CRCAM DE L'ANJOU ET DU MAINE JOU ET DU MAINE



















Copie exécutoire délivrée



le :



à :











RÉPUBLIQUE FRANÇAISE

AU NOM DU PEUPLE FRANÇAIS



COUR D'APPEL DE RENNES

ARRÊT DU

31 JANVIER 2023





COMPOSITION DE LA COUR LORS DES DÉBATS ET DU DÉLIBÉRÉ :



Président : Monsieur Fabrice ADAM, Premier Président de chambre,

Assesseur : Madame Véronique VEILLARD, Présidente de chambre,

Assesseur : Madame Caroline BRISSIAUD, Conseillère entendue en son rapport,





GREFFIER :



M...

1ère Chambre

ARRÊT N°30/2023

N° RG 21/06650 - N° Portalis DBVL-V-B7F-SEOA

M. [Z] [R]

S.E.L.A.R.L. [R]-PINEAU

C/

CRCAM DE L'ANJOU ET DU MAINE JOU ET DU MAINE

Copie exécutoire délivrée

le :

à :

RÉPUBLIQUE FRANÇAISE

AU NOM DU PEUPLE FRANÇAIS

COUR D'APPEL DE RENNES

ARRÊT DU 31 JANVIER 2023

COMPOSITION DE LA COUR LORS DES DÉBATS ET DU DÉLIBÉRÉ :

Président : Monsieur Fabrice ADAM, Premier Président de chambre,

Assesseur : Madame Véronique VEILLARD, Présidente de chambre,

Assesseur : Madame Caroline BRISSIAUD, Conseillère entendue en son rapport,

GREFFIER :

Madame Marie-Claude COURQUIN, lors des débats et lors du prononcé

DÉBATS :

A l'audience publique du 22 Novembre 2022

ARRÊT :

Contradictoire, prononcé publiquement le 31 Janvier 2023 par mise à disposition au greffe après prorogation du délibéré annoncé au 24 janvier 2023 à l'issue des débats

****

APPELANTS :

Monsieur [Z] [R]

[Adresse 4]

[Adresse 4]

[Localité 3]

Représenté par Me Charlotte LALLEMENT de la SELARL LALLEMENT SOUBEILLE & ASSOCIES, avocat au barreau de NANTES

La S.E.L.A.R.L. [R]-PINEAU, société d'avocats, prise en la personne de son représentant légal domicilié en cette qualité au siège

[Adresse 4]

[Adresse 4]

[Localité 3]

Représentée par Me Charlotte LALLEMENT de la SELARL LALLEMENT SOUBEILLE & ASSOCIES, avocat au barreau de NANTES

INTIMÉE :

La CAISSE RÉGIONALE DE CRÉDIT AGRICOLE MUTUEL DE L'ANJOU ET DU MAINE, immatriculée au RCS de Le Mans sous le n° 414993998, agissant poursuites et diligences de ses représentants légaux domiciliés en cette qualité au siège

[Adresse 6]

[Localité 2]

Représentée par Me Alexandre TESSIER de la SELARL BAZILLE, TESSIER, PRENEUX, avocat au barreau de RENNES

EXPOSÉ DU LITIGE

Entre 1985 et 1989, la Caisse Régionale de Crédit Agricole Mutuel de l'Anjou et du Maine (ci-après la CRCAM) consentait à M. [T] [P] quatre prêts pour les besoins de son activité professionnelle dont ses parents, [I] [P] et [O] [P], se portaient cautions solidaires à hauteur de 70.698,23 €.

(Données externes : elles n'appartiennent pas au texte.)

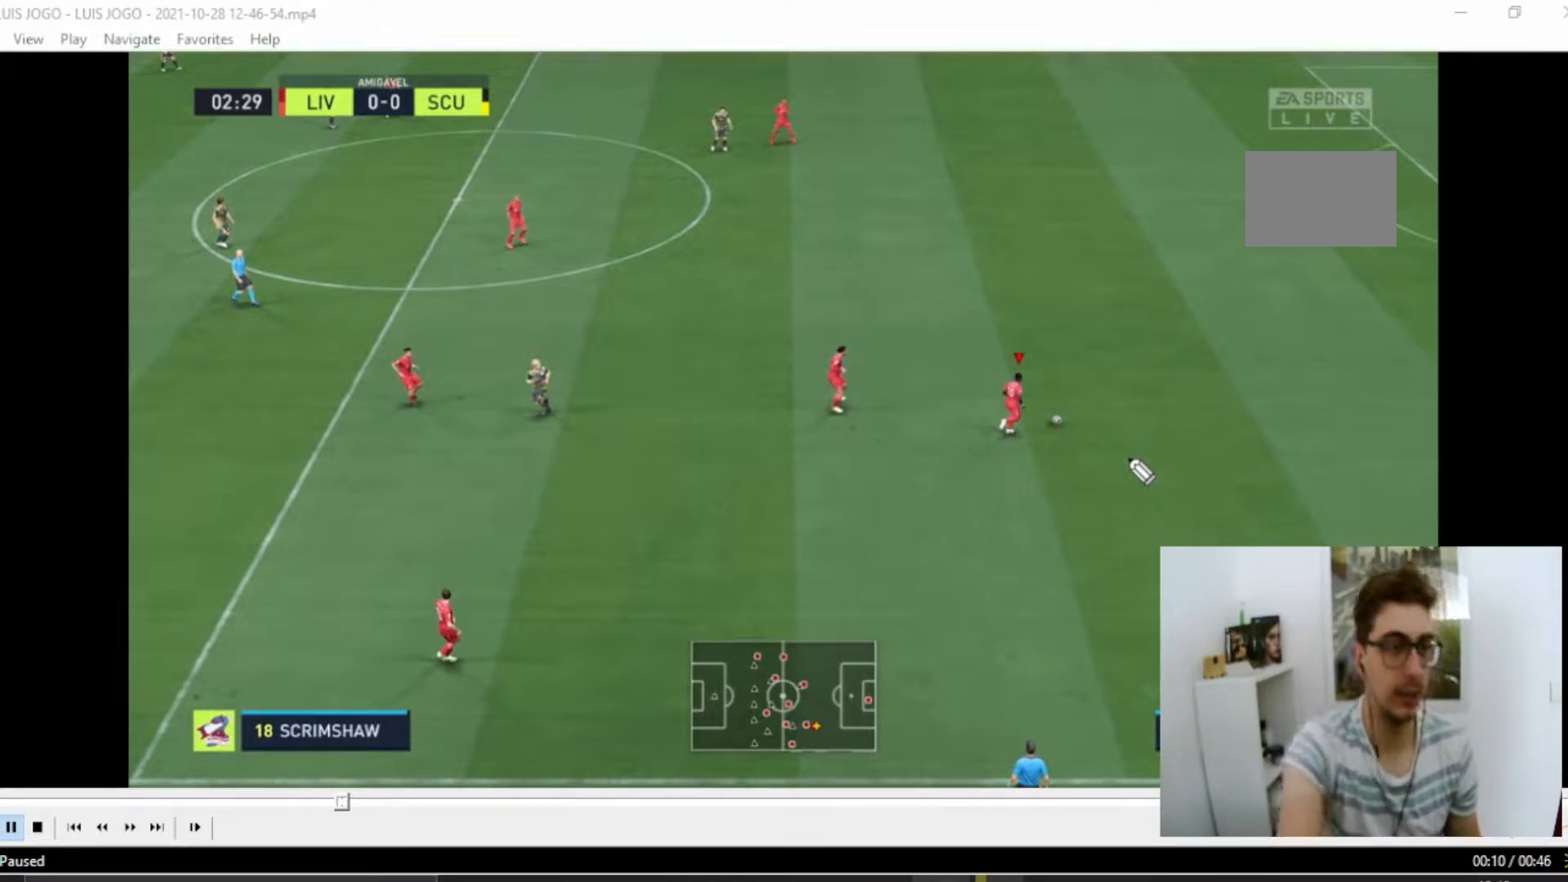
{"buttons": ["R2"], "left_stick": "right", "right_stick": "center", "events": []}
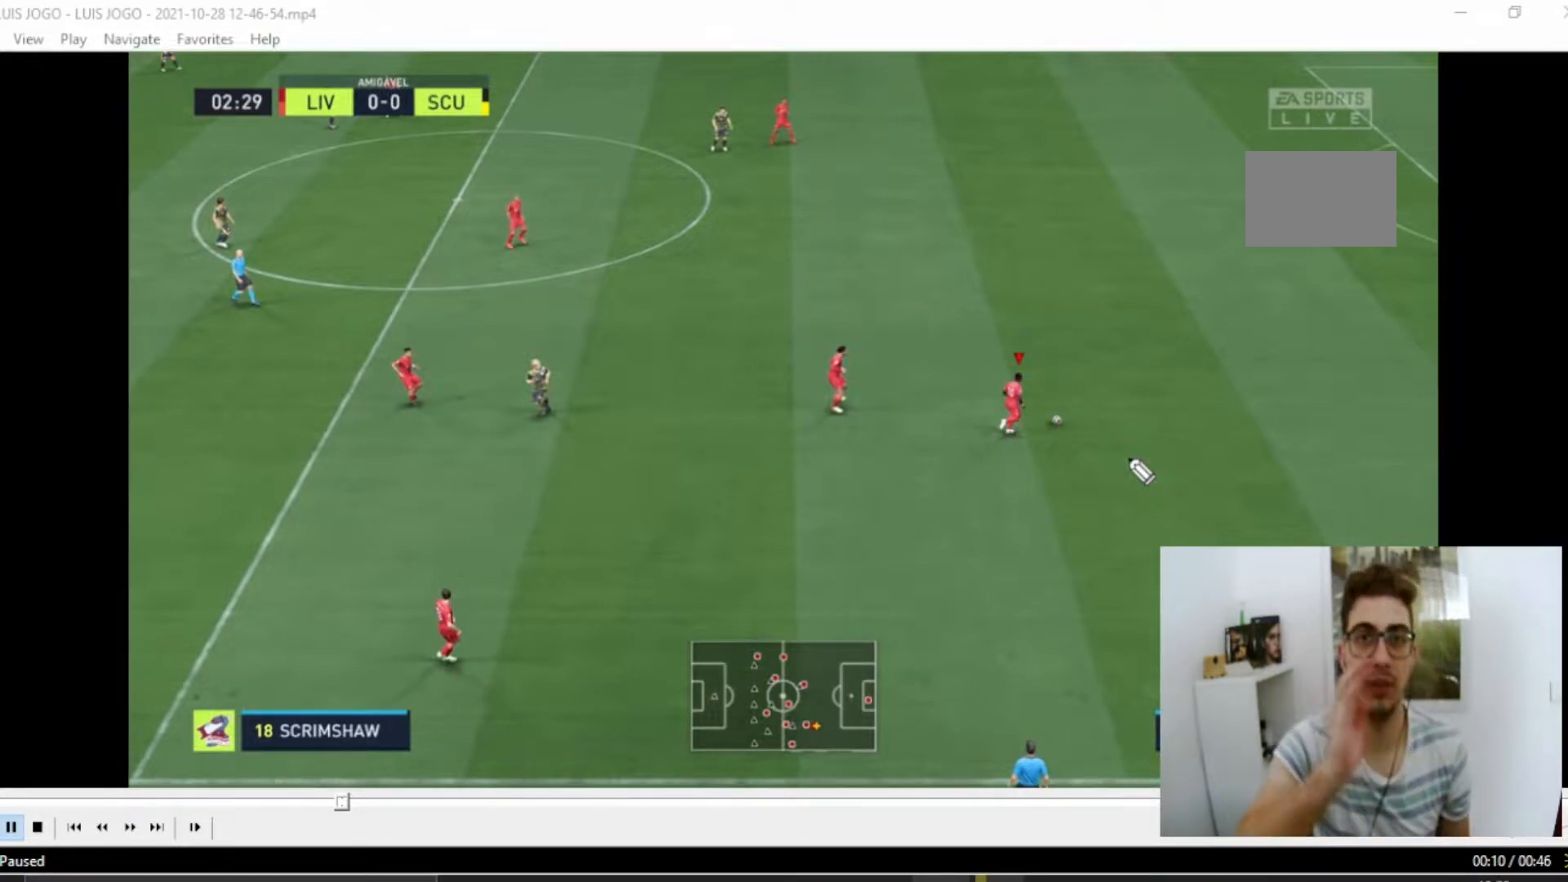
{"buttons": ["R2"], "left_stick": "right", "right_stick": "center", "events": []}
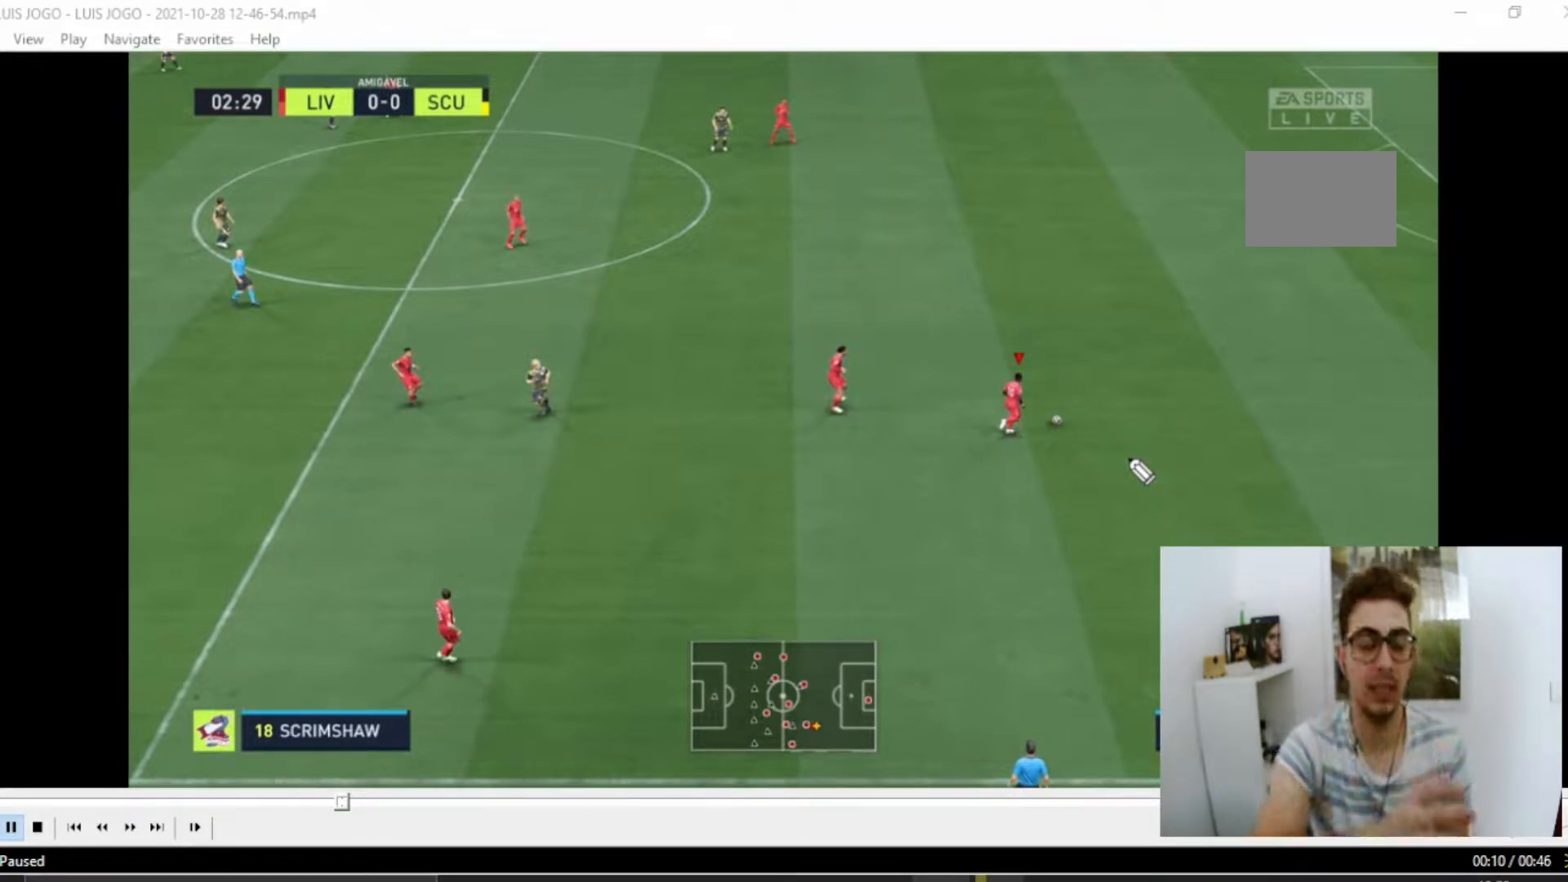
{"buttons": ["R2"], "left_stick": "right", "right_stick": "center", "events": []}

Le 25 mai 1998, la CRCAM prononçait la déchéance du terme pour l'ensemble des prêts souscrits, tant à l'égard du débiteur principal que des cautions.

Par jugement du tribunal de grande instance de Saumur du 5 juin 1998, une procédure de redressement judiciaire était ouverte à l'égard de [T] [P]. Après un plan de continuation, la liquidation judiciaire était prononcée le 2 mars 2007.

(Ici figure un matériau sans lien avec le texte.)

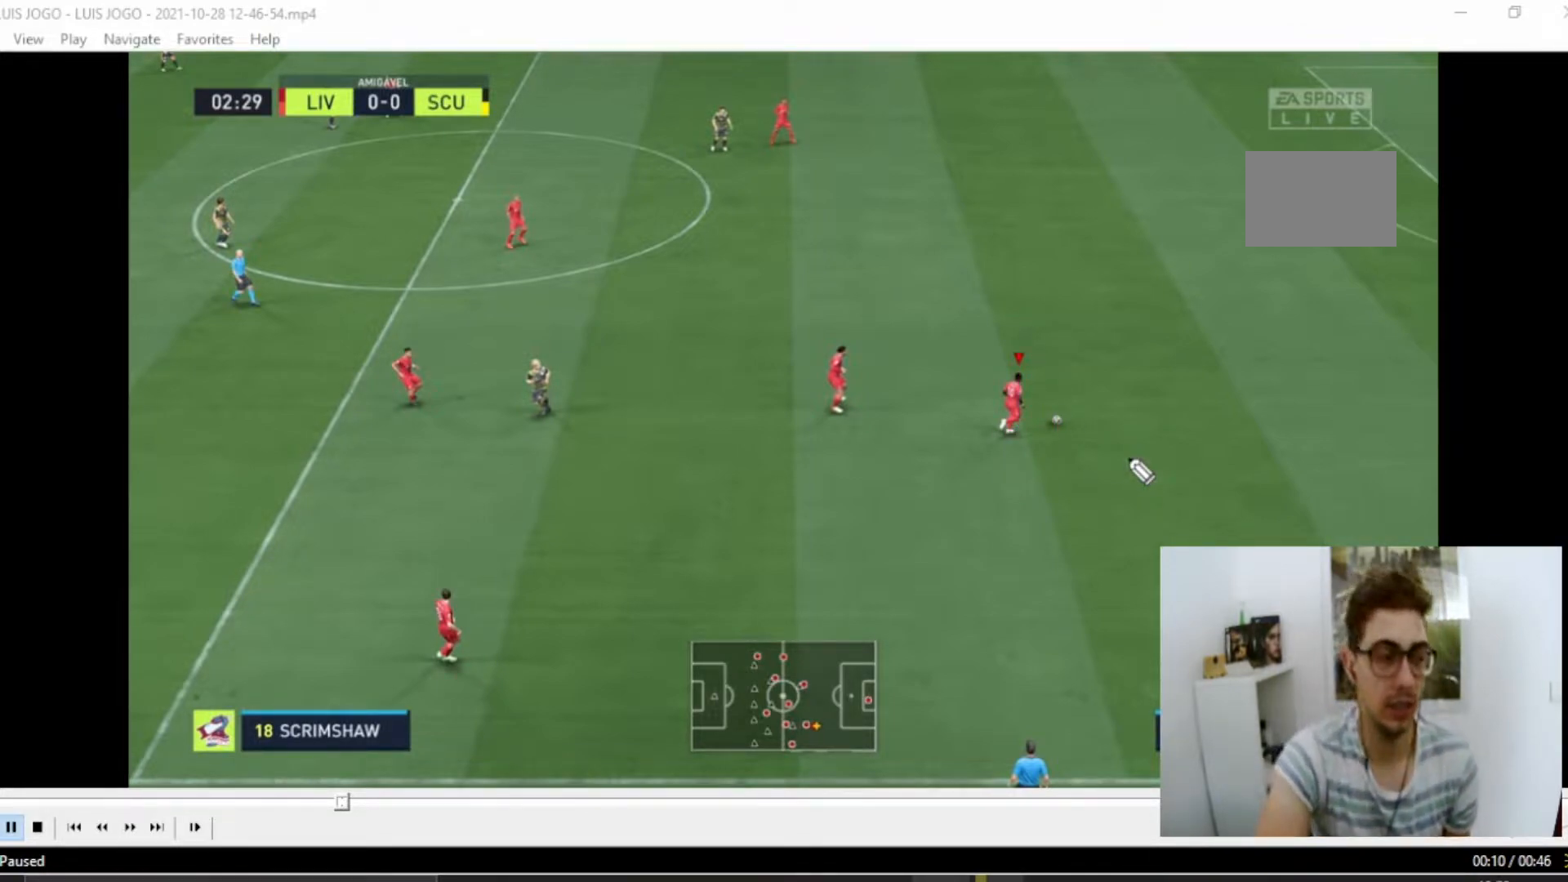
{"buttons": ["R2"], "left_stick": "right", "right_stick": "center", "events": []}
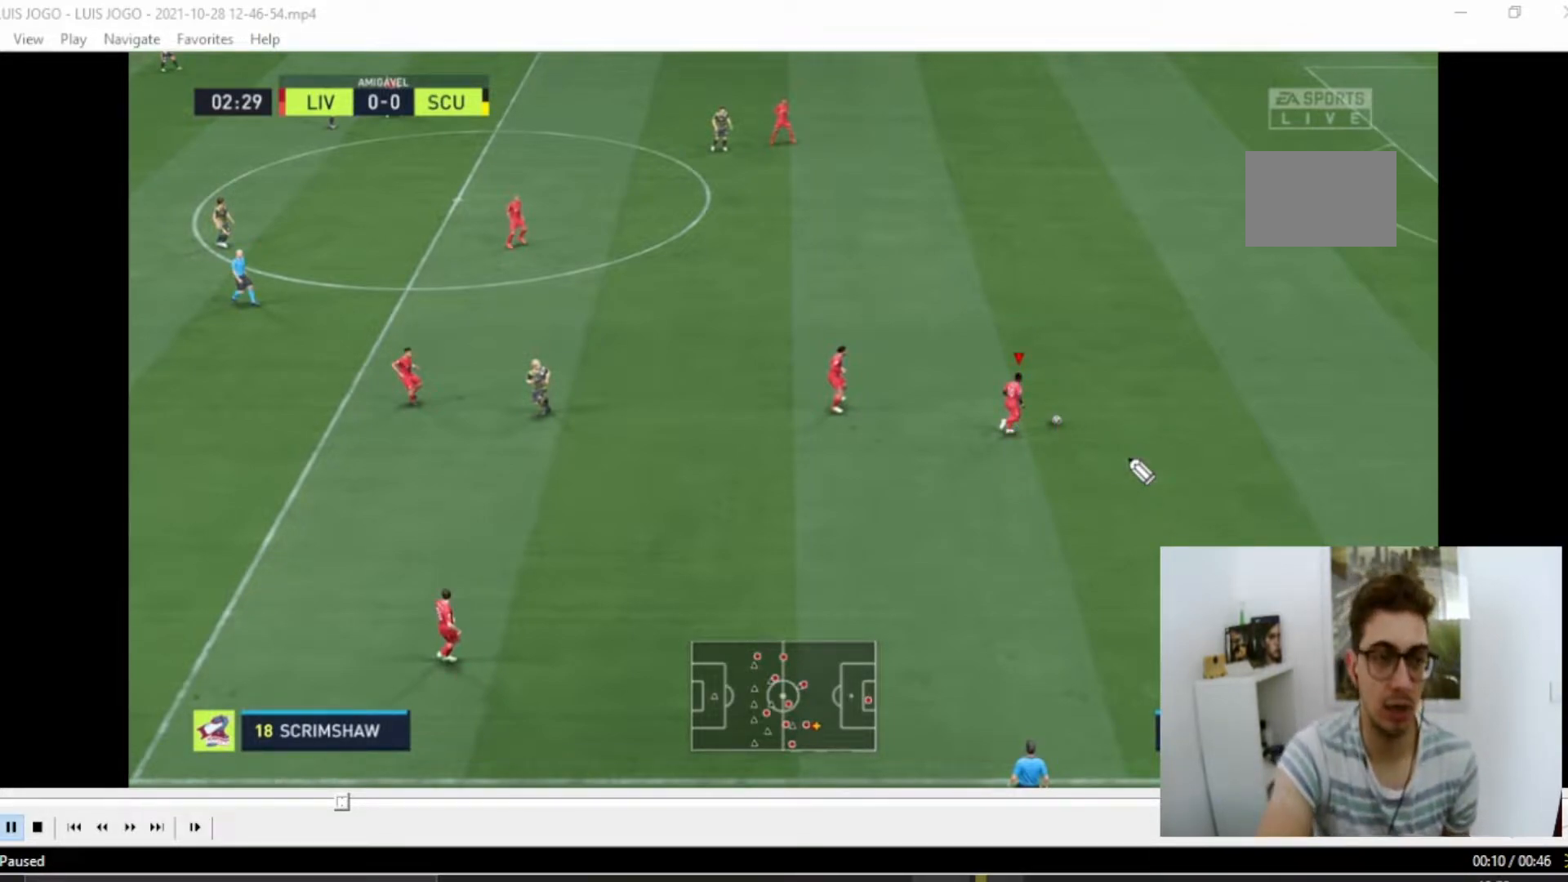
{"buttons": ["R2"], "left_stick": "right", "right_stick": "center", "events": []}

Par acte d'huissier du 26 février 2008, la CRCAM faisait assigner [I] [P] et [O] [P] devant le tribunal de grande instance de Saumur aux fins de les voir condamnés, en leur qualité de cautions solidaires, à lui payer la somme totale de 98.518,89 €.

Dans le cadre de cet instance, ils étaient assistés de Me [Z] [R], avocat à [Localité 2]. Par jugement du 19 mars 2010, le tribunal de Saumur retenait une disproportion de l'engagement des cautions et un défaut de mise en garde de la part de la banque. Il fixait le préjudice subi par les époux [P] à la somme de 30.000 €.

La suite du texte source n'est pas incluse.